----- Fragmento del texto -----
Para mi papá, trabajar era lo más fácil del mundo. Viajaba y se alojaba en el mejor hotel de Miami (…) a la luz de todo el mundo, recibiendo a los más evidentes mafiosos norteamericanos (…) llegaba con dinero, entraba y salía, lo declaraba a su nombre.
Juan Pablo Escobar [hijo del narcotraficante colombiano Pablo Escobar], en “Los pecados de mi padre”.
“La corrupción ha acompañado la historia de la humanidad, pero en nuestros días ha alcanzado tales extremos que los hechos derivados de su significado etimológico: descomponer, depravar, dañar, viciar, pervertir, sobornar y cohechar, no parecen suficientes para describir este cáncer de la sociedad, convertido en un antivalor generalizado. La corrupción constituye un fenómeno político, social y económico a nivel mundial. Es un mal universal que corroe las sociedades y las culturas; se vincula con otras formas de injusticia e inmoralidades, provoca crímenes y asesinatos, violencia, muerte y toda clase de impunidad; genera marginalidad, exclusión y miedo en los demás pobres mientras utiliza ilegítimamente el poder en su provecho. Afecta a la administración de justicia, a los procesos electorales, al pago de impuestos, a las relaciones económicas y comerciales nacionales e internacionales, a la comunicación social. Está por igual en la esfera pública como en la privada, y en una y otra se necesitan y complementan. Se liga al narcotráfico, al comercio de armas, al soborno, a la venta de favores y decisiones, al tráfico de influencias, al enriquecimiento ilícito”. Todo esto, con características casi apocalípticas, lo decía la Conferencia Episcopal de Ecuador reunida en Quito en 1988 en su documento “Corrupción y conciencia cristiana”. Hoy día podríamos suscribir uno a uno estos conceptos como algo absolutamente vigente en cualquier parte del mundo.
----- Extracto de datos -----
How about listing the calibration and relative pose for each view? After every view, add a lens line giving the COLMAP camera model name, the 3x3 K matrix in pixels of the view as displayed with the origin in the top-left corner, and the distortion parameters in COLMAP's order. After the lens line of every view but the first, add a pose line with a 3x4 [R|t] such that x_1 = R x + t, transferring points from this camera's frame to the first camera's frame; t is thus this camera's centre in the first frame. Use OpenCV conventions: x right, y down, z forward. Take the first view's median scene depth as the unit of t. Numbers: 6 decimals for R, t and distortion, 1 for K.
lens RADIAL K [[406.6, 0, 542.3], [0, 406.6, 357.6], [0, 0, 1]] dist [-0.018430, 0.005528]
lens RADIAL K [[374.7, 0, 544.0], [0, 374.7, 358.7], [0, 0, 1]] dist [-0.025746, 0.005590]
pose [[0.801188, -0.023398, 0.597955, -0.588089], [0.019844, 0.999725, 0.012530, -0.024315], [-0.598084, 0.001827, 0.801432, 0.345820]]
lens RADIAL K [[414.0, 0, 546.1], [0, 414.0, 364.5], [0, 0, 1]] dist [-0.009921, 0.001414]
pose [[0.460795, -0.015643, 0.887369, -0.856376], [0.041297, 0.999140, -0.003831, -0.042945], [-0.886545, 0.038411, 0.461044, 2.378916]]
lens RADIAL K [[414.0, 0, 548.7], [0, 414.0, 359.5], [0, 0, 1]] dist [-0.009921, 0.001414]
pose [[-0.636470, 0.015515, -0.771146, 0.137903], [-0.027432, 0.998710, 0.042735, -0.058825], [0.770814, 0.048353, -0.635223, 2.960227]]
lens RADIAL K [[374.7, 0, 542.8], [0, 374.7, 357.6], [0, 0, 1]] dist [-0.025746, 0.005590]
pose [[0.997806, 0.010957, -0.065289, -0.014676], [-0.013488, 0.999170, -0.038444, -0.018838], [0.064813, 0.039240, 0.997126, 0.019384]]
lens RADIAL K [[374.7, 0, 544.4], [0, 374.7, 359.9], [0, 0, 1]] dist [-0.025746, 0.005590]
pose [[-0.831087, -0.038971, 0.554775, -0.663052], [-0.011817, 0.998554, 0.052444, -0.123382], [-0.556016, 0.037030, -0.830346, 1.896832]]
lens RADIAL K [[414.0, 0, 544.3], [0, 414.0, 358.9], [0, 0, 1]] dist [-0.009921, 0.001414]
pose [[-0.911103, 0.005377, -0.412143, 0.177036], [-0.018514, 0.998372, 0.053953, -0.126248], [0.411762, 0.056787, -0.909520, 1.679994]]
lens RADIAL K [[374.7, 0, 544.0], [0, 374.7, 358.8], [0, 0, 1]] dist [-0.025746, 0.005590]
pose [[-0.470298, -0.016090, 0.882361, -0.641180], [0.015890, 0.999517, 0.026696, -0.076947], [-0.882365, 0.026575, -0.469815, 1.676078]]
-----
Vuelve a escribir el texto sobre la corrupción de principio a fin, sin cambiar una sola palabra ni signo.

Para mi papá, trabajar era lo más fácil del mundo. Viajaba y se alojaba en el mejor hotel de Miami (…) a la luz de todo el mundo, recibiendo a los más evidentes mafiosos norteamericanos (…) llegaba con dinero, entraba y salía, lo declaraba a su nombre.
Juan Pablo Escobar [hijo del narcotraficante colombiano Pablo Escobar], en “Los pecados de mi padre”.
“La corrupción ha acompañado la historia de la humanidad, pero en nuestros días ha alcanzado tales extremos que los hechos derivados de su significado etimológico: descomponer, depravar, dañar, viciar, pervertir, sobornar y cohechar, no parecen suficientes para describir este cáncer de la sociedad, convertido en un antivalor generalizado. La corrupción constituye un fenómeno político, social y económico a nivel mundial. Es un mal universal que corroe las sociedades y las culturas; se vincula con otras formas de injusticia e inmoralidades, provoca crímenes y asesinatos, violencia, muerte y toda clase de impunidad; genera marginalidad, exclusión y miedo en los demás pobres mientras utiliza ilegítimamente el poder en su provecho. Afecta a la administración de justicia, a los procesos electorales, al pago de impuestos, a las relaciones económicas y comerciales nacionales e internacionales, a la comunicación social. Está por igual en la esfera pública como en la privada, y en una y otra se necesitan y complementan. Se liga al narcotráfico, al comercio de armas, al soborno, a la venta de favores y decisiones, al tráfico de influencias, al enriquecimiento ilícito”. Todo esto, con características casi apocalípticas, lo decía la Conferencia Episcopal de Ecuador reunida en Quito en 1988 en su documento “Corrupción y conciencia cristiana”. Hoy día podríamos suscribir uno a uno estos conceptos como algo absolutamente vigente en cualquier parte del mundo.